- [Task prompt]
Your task is to copy each line of the material below that includes "linejoin".

+--

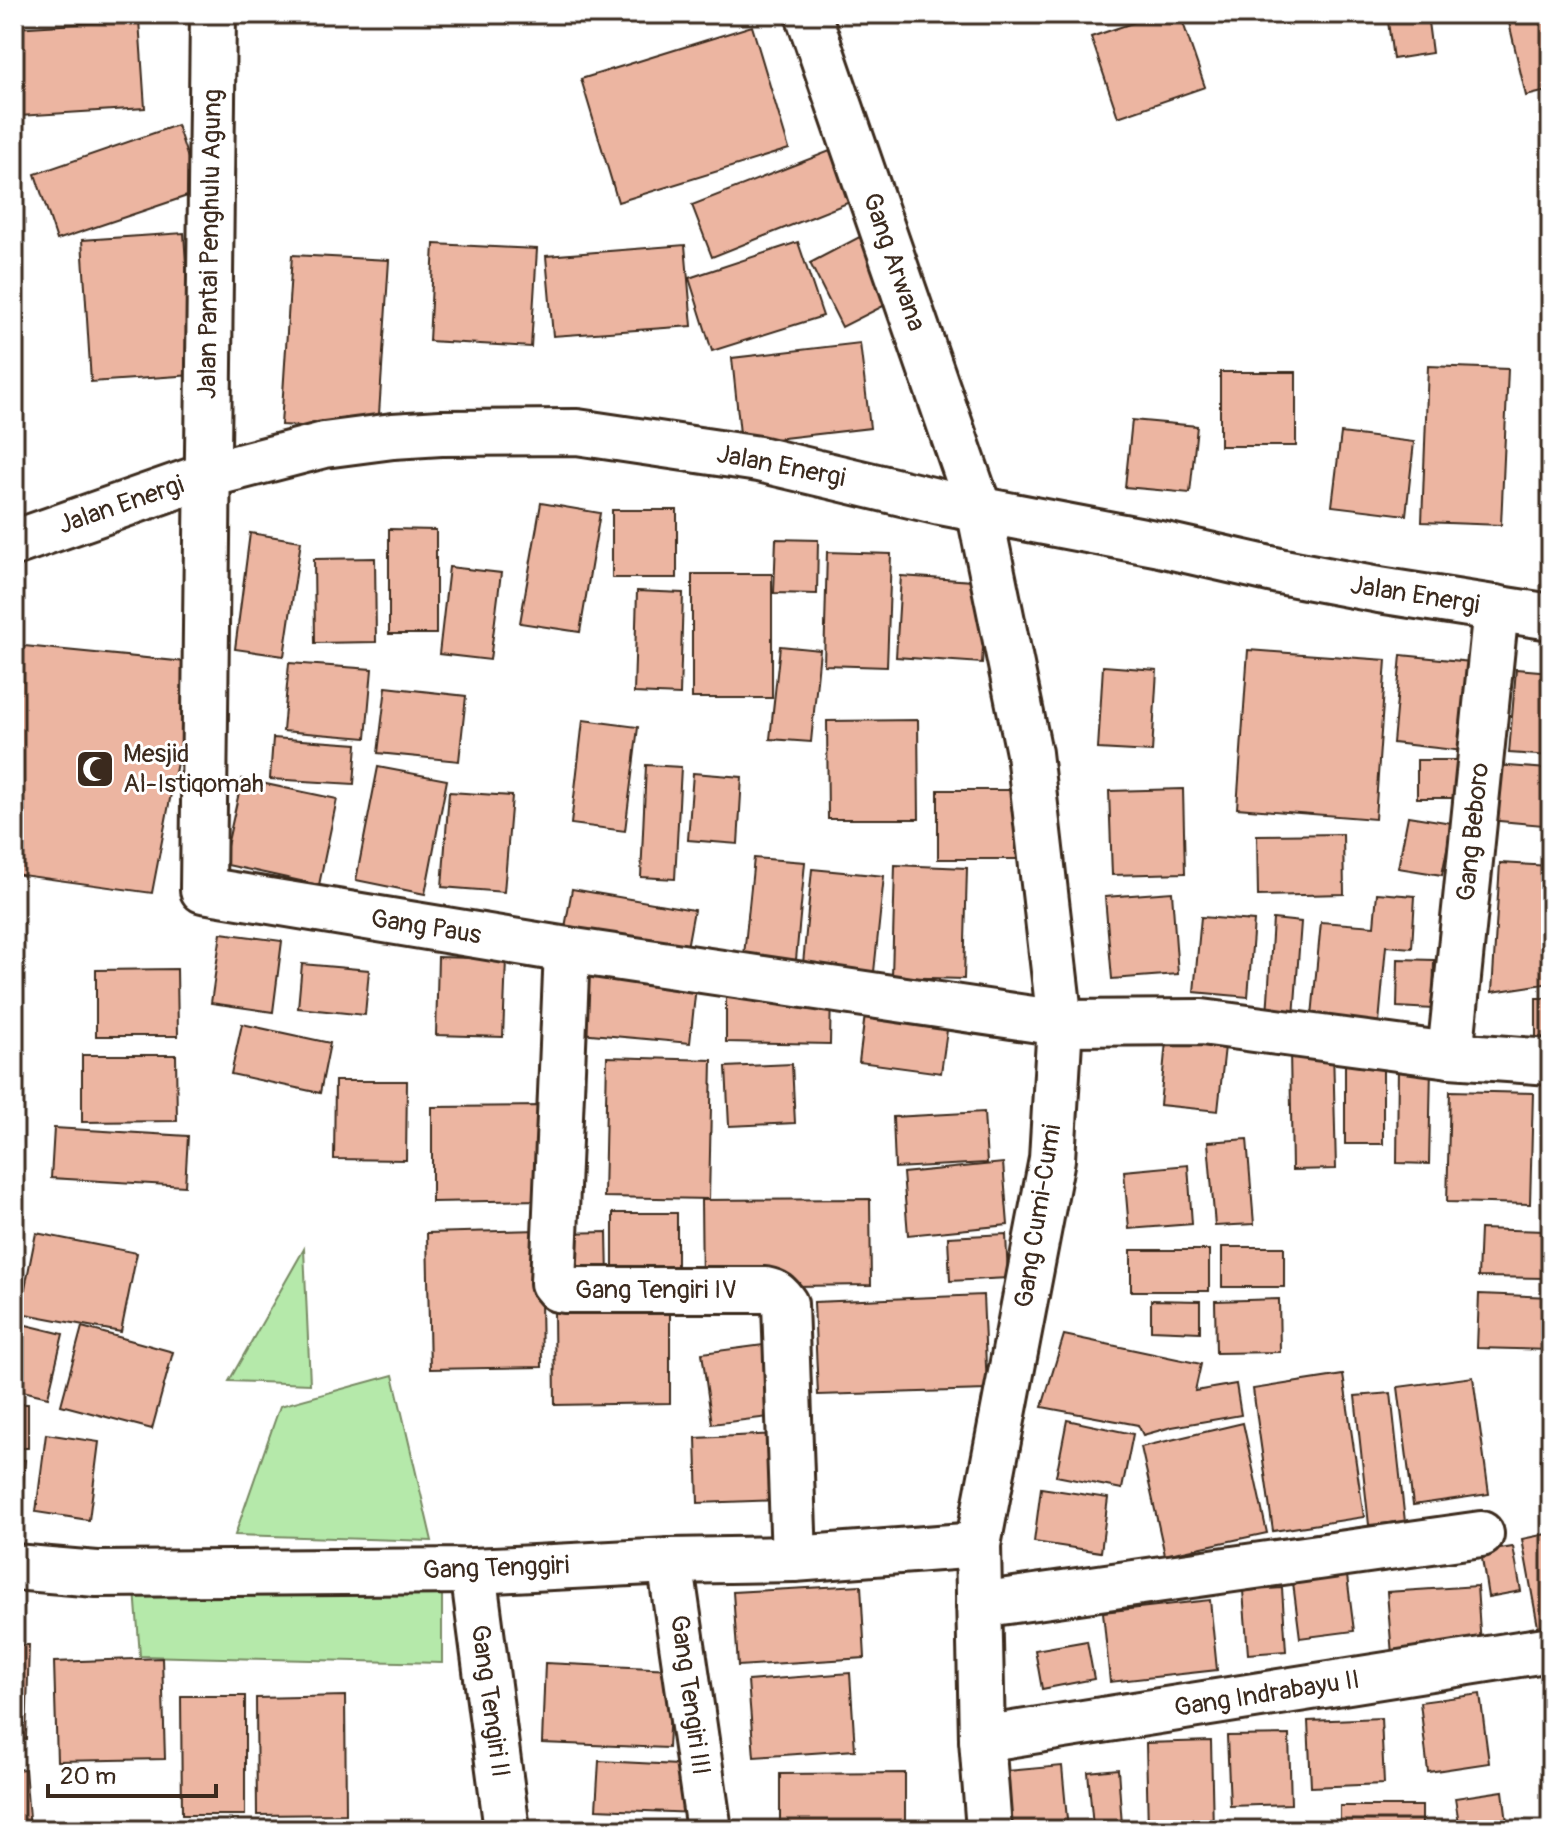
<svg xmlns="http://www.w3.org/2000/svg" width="1565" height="1844" viewBox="0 0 1565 1844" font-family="Pangolin,sans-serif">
  <rect width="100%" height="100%" fill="#fff"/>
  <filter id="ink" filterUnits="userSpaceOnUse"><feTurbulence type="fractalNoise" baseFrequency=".0125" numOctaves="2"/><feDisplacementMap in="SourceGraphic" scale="16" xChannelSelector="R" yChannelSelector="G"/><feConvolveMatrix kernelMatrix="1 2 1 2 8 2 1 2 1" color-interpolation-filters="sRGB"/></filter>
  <g filter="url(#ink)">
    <g fill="#b5e9aa" stroke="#788a64" stroke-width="2">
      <polygon points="304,1249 310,1384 229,1381"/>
      <polygon points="393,1375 432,1541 235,1535 280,1406"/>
      <polygon points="135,1589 442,1591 442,1663 140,1656"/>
    </g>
    <g fill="#ecb5a1" stroke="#3b2a1e" stroke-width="2">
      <polygon points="1159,14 1180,14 1205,87 1118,117 1091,37"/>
      <polygon points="1387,14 1427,14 1432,53 1393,59"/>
      <polygon points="1507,14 1551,14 1551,90 1526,96"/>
      <polygon points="139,20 145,108 19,116 14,28"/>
      <polygon points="752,26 789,149 618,202 581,79"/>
      <polygon points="177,125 199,192 57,240 35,174"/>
      <polygon points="835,149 855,200 712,257 692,205"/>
      <polygon points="869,232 903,296 842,327 810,263"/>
      <polygon points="184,233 193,375 91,382 82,240"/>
      <polygon points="798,242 823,316 712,351 689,278"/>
      <polygon points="434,244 537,249 531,347 429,341"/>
      <polygon points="685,245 692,326 553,336 546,256"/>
      <polygon points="292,255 389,260 378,430 281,425"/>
      <polygon points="860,343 870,428 741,443 732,358"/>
      <polygon points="1428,366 1508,369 1501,525 1422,522"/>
      <rect x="1220" y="372" width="76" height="74"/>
      <polygon points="1132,420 1197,426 1190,493 1125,487"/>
      <polygon points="1341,433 1414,442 1406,515 1332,506"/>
      <polygon points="541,503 600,513 580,632 520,623"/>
      <rect x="612" y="510" width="65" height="68"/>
      <polygon points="389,529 436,530 436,634 389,634"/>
      <polygon points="250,533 301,541 284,656 235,649"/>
      <polygon points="776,539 818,540 817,594 774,593"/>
      <polygon points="827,552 891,554 887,667 824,665"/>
      <polygon points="375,558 376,642 315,643 314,559"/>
      <polygon points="449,567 501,573 490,660 439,654"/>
      <rect x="692" y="574" width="80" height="124"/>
      <polygon points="901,576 987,582 982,663 896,657"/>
      <polygon points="637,591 683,593 680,695 634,693"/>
      <polygon points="14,645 196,663 152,893 14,874"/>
      <polygon points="780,646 820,650 811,742 770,739"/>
      <polygon points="1248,650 1386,660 1375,819 1237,808"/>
      <polygon points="1401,655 1471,662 1463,751 1393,743"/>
      <polygon points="289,663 372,669 366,738 283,731"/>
      <polygon points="1103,666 1157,670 1152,752 1098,749"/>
      <polygon points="1516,669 1551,672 1551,756 1509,753"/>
      <polygon points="386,687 466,696 459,761 378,753"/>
      <polygon points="583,720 638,727 625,831 571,824"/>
      <polygon points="918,720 919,819 828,819 827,721"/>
      <polygon points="273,738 357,744 354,784 270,779"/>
      <rect x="1417" y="760" width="49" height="38"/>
      <polygon points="646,765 681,767 675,879 641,877"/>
      <polygon points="1495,765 1548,769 1543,825 1489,820"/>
      <polygon points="378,767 447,780 425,894 356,880"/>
      <polygon points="693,773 742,777 738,844 688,840"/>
      <polygon points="242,779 337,799 319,885 223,864"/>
      <polygon points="1183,789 1185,873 1112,875 1109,791"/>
      <rect x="938" y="790" width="96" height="69"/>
      <polygon points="449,792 512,796 504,892 442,887"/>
      <polygon points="1408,816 1452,823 1442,875 1398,868"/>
      <polygon points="1343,834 1344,894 1258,896 1257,835"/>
      <polygon points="754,858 805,862 796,960 744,955"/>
      <polygon points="1500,863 1551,866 1551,983 1492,992"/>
      <polygon points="895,865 967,868 964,979 892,977"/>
      <polygon points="812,869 884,876 874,972 803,964"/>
      <polygon points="572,889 694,910 686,953 564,933"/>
      <polygon points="1172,892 1178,974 1112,979 1105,897"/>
      <polygon points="1377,893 1415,896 1412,948 1386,946 1379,1023 1312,1016 1321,922 1374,926"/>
      <polygon points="1201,917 1254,921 1248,997 1194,992"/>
      <polygon points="1273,919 1301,922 1294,1017 1267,1016"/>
      <polygon points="221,933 282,941 273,1012 211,1003"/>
      <polygon points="438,957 506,959 503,1037 436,1035"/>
      <polygon points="1398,959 1434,960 1433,1009 1397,1007"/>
      <polygon points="302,964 369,970 365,1015 298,1008"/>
      <polygon points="586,965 697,976 690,1043 580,1033"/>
      <polygon points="177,969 178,1036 96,1036 96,970"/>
      <polygon points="726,989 831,990 830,1044 726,1042"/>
      <polygon points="867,998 950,1009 941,1073 859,1062"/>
      <rect x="1536" y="998" width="15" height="49"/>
      <polygon points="242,1024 330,1043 320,1093 231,1074"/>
      <polygon points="1167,1031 1226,1037 1218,1111 1160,1105"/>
      <polygon points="1333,1048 1336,1169 1292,1170 1290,1049"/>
      <rect x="1345" y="1053" width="38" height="91"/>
      <polygon points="82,1055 176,1055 177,1121 82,1122"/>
      <polygon points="607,1057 712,1060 709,1199 604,1197"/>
      <polygon points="792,1064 795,1123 729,1126 726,1067"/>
      <polygon points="1398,1065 1431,1066 1429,1164 1397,1163"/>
      <polygon points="335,1081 407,1081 406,1160 334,1159"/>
      <polygon points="1450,1091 1533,1093 1530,1204 1447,1202"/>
      <polygon points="541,1106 542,1200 432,1202 432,1107"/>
      <polygon points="984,1112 987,1163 895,1168 893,1117"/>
      <polygon points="54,1128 188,1136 185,1186 51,1178"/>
      <polygon points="1247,1139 1254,1224 1215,1226 1208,1142"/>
      <polygon points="1003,1163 1008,1225 908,1235 903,1173"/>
      <polygon points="1188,1165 1192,1224 1129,1229 1124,1171"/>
      <polygon points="870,1199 871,1285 702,1287 701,1200"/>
      <rect x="613" y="1213" width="64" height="59"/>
      <polygon points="1480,1229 1545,1231 1544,1278 1478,1277"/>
      <polygon points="540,1230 542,1367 430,1369 427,1233"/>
      <polygon points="607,1232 608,1279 561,1280 560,1233"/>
      <polygon points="36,1233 137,1253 121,1332 20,1313"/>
      <polygon points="1006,1234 1008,1278 950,1281 948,1237"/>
      <rect x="1222" y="1247" width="62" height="40"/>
      <rect x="1131" y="1250" width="78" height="41"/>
      <polygon points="1479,1294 1551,1297 1551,1350 1477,1348"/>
      <polygon points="983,1295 987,1390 818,1395 814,1302"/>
      <polygon points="1279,1299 1280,1352 1216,1353 1215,1301"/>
      <polygon points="1151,1300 1200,1301 1200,1332 1151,1330"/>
      <polygon points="670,1309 670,1403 555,1405 554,1311"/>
      <polygon points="14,1322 63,1334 48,1397 14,1389"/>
      <polygon points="82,1327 173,1352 152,1429 61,1405"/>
      <polygon points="1064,1335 1201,1364 1195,1391 1236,1384 1241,1415 1172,1427 1143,1435 1138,1425 1042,1407"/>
      <polygon points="778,1343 786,1415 712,1424 702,1353"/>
      <polygon points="1343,1375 1364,1517 1273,1531 1253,1389"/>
      <polygon points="1473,1377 1489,1494 1413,1505 1398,1387"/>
      <polygon points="1391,1393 1405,1522 1369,1525 1355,1396"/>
      <rect x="14" y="1404" width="14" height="44"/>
      <polygon points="1067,1420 1133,1434 1122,1489 1056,1476"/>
      <polygon points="1243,1423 1267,1533 1165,1555 1141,1447"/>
      <polygon points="46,1434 99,1442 89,1520 36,1512"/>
      <polygon points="780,1434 782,1500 698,1503 696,1438"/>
      <polygon points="1551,1458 1551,1516 1545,1516 1541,1459"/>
      <polygon points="14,1459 25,1460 18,1538 14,1537"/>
      <polygon points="1041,1488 1108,1498 1101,1552 1034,1542"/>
      <polygon points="1551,1533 1551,1641 1541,1643 1522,1539"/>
      <polygon points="1513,1547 1521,1591 1488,1597 1481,1552"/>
      <polygon points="1346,1568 1354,1631 1300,1638 1292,1575"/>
      <polygon points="861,1585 865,1658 738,1666 733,1592"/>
      <polygon points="1477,1586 1482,1662 1393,1668 1387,1592"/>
      <polygon points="1282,1588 1286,1651 1248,1654 1243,1591"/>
      <polygon points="1210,1600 1217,1670 1110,1682 1103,1612"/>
      <polygon points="1087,1641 1094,1679 1042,1689 1035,1650"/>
      <polygon points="14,1645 29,1645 26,1739 14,1739"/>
      <polygon points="162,1658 165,1759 57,1761 54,1662"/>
      <polygon points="545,1663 672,1669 668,1748 542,1743"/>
      <polygon points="850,1673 855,1750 754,1757 748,1681"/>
      <polygon points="1480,1694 1489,1763 1428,1772 1420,1702"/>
      <polygon points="181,1696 245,1696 245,1815 182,1815"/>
      <polygon points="345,1696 346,1814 257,1815 256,1698"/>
      <polygon points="1381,1718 1384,1784 1311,1787 1308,1721"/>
      <polygon points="1289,1735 1291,1804 1230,1806 1227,1736"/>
      <polygon points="1211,1741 1213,1830 1148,1830 1146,1743"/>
      <polygon points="599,1761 698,1766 696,1813 596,1809"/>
      <polygon points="1062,1766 1068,1830 1001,1830 996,1772"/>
      <polygon points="25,1769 30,1830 14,1830 14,1770"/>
      <polygon points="1118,1769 1122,1825 1093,1827 1088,1772"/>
      <polygon points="905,1773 905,1830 780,1830 780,1774"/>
      <polygon points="1503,1791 1508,1830 1460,1830 1455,1798"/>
      <rect x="1340" y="1806" width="82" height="24"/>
      <rect x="1233" y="1826" width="46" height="4"/>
    </g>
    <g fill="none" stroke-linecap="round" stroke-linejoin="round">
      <defs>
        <g id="minor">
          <polyline points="213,14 203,890 567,950 1060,1023 1202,1022 1450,1055 1551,1062"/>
          <polyline points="808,14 979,509 1029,753 1060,1023 1052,1159 978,1545 982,1739 989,1830"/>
          <path d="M 567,950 L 553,1283 L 558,1289 L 565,1290 L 765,1290 C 776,1292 779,1295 785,1304 L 794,1559"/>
          <polyline points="1450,1055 1496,608"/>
          <polyline points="670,1561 709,1830"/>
          <polyline points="14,1567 97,1574 473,1571 670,1561 794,1559 978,1545"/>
          <polyline points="473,1571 507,1830"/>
          <polyline points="979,1605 1481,1534"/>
          <polyline points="982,1739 1551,1649"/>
        </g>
        <polyline id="trunk" points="14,543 208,475 324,445 393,436 441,433 577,432 759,459 940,502 1160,544 1279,571 1379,590 1551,617"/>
      </defs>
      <use href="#minor" stroke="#3b2a1e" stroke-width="50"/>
      <use href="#trunk" stroke="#3b2a1e" stroke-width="50"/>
      <use href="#minor" stroke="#fff" stroke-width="44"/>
      <use href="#trunk" stroke="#fff" stroke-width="44"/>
    </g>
  </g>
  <defs>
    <symbol id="mosque-square" viewBox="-11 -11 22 22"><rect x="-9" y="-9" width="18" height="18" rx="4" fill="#3b2a1e" stroke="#fff"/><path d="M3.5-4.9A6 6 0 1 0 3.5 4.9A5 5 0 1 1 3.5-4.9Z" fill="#fff"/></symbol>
  </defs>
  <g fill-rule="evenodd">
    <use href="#mosque-square" x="73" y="747" width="44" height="44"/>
  </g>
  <g text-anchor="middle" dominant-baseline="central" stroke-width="6" stroke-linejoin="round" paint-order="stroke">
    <g font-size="26" fill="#3b2a1e" stroke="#fff">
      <text transform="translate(210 244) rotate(-89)">Jalan Pantai Penghulu Agung</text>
      <text transform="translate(894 262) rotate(71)">Gang Arwana</text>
      <text transform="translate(781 466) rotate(11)">Jalan Energi</text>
      <text transform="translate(121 505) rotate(-19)">Jalan Energi</text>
      <text transform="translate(1415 595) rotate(9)">Jalan Energi</text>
      <text transform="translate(1473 832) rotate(-84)">Gang Beboro</text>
      <text transform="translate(426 927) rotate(9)">Gang Paus</text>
      <text transform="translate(1038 1216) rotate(-81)">Gang Cumi-Cumi</text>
      <text x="656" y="1290">Gang Tengiri IV</text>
      <text transform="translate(496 1568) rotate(-2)">Gang Tenggiri</text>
      <text transform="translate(1267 1694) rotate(-9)">Gang Indrabayu II</text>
      <text transform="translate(690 1695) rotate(82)">Gang Tengiri III</text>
      <text transform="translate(490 1701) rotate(82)">Gang Tengiri II</text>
    </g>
    <g font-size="26" fill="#3b2a1e" stroke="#fff" text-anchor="start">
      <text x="123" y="754">Mesjid<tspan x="123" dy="30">Al-Istiqomah</tspan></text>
    </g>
  </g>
  <rect width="1565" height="1844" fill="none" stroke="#fff" stroke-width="48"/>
  <rect x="24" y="24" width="1517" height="1796" fill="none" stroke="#3b2a1e" stroke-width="3" filter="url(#ink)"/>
  <path d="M48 1784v12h168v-12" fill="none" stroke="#3b2a1e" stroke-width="4"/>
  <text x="60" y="1784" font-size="24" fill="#3b2a1e" stroke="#ffffff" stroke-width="6" paint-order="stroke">20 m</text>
</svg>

+--

- [Task answer]
    <g fill="none" stroke-linecap="round" stroke-linejoin="round">
  <g text-anchor="middle" dominant-baseline="central" stroke-width="6" stroke-linejoin="round" paint-order="stroke">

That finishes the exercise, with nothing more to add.